- **Direction**
Tally the lines in the listing below that contain the string "name". Reply with the number alone.

[Collected data entries]
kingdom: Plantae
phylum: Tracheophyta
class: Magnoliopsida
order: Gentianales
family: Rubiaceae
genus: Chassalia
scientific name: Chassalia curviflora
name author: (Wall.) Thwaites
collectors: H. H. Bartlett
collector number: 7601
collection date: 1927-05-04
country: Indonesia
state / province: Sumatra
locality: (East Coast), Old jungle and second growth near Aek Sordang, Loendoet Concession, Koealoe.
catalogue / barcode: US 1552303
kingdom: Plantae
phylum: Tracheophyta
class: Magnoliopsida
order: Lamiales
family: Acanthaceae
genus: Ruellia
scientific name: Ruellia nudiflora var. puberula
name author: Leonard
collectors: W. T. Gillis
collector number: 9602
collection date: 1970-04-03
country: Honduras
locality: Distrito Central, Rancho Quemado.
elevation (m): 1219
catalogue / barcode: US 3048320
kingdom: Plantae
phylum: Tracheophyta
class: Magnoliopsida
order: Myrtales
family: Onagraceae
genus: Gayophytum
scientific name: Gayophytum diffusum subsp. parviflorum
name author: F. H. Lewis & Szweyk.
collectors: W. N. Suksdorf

- **Written response**
6